O misterioso desaparecimento de Agatha Christie

Atualizado: Abr 17

Agatha Christie é, provavelmente, um dos nomes mais conhecidos na literatura policial no mundo. Criando personagens famosos, como os detetives Hercule Poirot e Miss Marple, os mistérios de suas histórias de assassinatos e roubos eram desvendados de forma genial.


Mas em 1926, no auge de seu sucesso, quem seria a protagonista de um grande mistério, seria ela mesma.


Na noite de 3 de dezembro, depois de dar boa noite para sua pequena filha, ela deixou um bilhete para sua secretária informando que não retornaria naquele dia e, levando somente uma pasta executiva, entrou em seu carro e partiu.


Ela então desapareceu.


Três dias depois ela já era notícia até no New York Times. O carro dela havia sido encontrado abandonado na beira de uma estrada e não havia nenhuma outra pista do paradeiro da escritora. Mesmo com sua foto em todas as capas de jornais, ninguém sabia o que tinha acontecido com ela.


O mistério aumenta quando se descobre que Agatha Christie havia deixado cartas também para seu cunhado e marido. Esse último jamais revelou o conteúdo de sua carta, dizendo ser muito pessoal, enquanto o cunhado disse que sua carta dizia apenas que ela iria passar um dia em um SPA em Yorkshire.

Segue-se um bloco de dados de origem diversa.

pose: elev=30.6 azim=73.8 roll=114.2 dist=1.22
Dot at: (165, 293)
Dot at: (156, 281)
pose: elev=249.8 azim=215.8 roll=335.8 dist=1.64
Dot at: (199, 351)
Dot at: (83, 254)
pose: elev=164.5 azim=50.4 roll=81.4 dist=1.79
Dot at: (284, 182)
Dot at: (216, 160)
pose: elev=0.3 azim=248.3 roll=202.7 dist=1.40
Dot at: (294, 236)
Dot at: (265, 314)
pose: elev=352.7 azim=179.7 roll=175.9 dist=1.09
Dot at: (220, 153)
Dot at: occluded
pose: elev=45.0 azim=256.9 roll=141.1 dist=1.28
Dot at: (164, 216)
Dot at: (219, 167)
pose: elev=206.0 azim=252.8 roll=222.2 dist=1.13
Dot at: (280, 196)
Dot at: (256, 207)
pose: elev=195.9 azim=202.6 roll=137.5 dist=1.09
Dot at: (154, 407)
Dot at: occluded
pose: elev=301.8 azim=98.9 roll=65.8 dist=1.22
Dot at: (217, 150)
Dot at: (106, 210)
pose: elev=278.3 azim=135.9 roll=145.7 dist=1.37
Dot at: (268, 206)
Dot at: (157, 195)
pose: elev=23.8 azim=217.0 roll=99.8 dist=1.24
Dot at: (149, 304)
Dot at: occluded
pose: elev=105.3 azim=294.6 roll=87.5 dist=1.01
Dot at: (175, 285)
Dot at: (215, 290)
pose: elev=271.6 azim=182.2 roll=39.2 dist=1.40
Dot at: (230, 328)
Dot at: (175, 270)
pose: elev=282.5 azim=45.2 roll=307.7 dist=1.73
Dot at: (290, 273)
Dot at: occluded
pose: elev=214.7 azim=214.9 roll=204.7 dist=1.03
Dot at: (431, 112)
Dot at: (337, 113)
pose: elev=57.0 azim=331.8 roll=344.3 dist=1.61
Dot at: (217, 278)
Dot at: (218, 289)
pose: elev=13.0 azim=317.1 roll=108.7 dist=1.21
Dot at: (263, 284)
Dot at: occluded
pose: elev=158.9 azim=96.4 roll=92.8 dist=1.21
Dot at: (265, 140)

A polícia e milhares de voluntários se dedicaram nos próximos dias a tentar encontrar a escritora. Até mesmo o criador de Sherlock Holmes, Sir Arthur Conan Doyle, auxiliou em sessões espíritas para tentar se comunicar com Agatha, já que as esperanças de encontrá-la viva já eram quase nulas.

Mas, dez dias depois… Agatha Christie é encontrada.


Contudo o mistério, só aumenta: ela realmente estava em um SPA em Yorkshire. Mas as condições nas quais ela foi encontrada deixaram questões que jamais seriam respondidas.


Ao ser buscada no SPA pelo marido, ela não sabia quem era e não tinha memória dos dias passados. Ela não sabia como tinha ido parar naquele lugar.

Agatha Christie nunca mais tocou naquele assunto e evitava ao máximo responder qualquer pergunta que lhe foi feita posteriormente.


Historiadores elaboraram diversas teorias, como surto psicológico, depressão causada pela morte da mãe e até mesmo uma tentativa frustrada de suicídio.


Em 1928, em uma entrevista ao Daily Mail, ela confessou ter tido uma enorme vontade de jogar o carro, naquela noite, num poço e, provavelmente, sofreu uma concussão na tentativa perdendo, por causa disso, a memória.


Todo o caso ainda é obscuro e, numa trama que lembra os próprios livros da escritora, talvez fosse necessário um Hercule Poirot para desvendar esse mistério.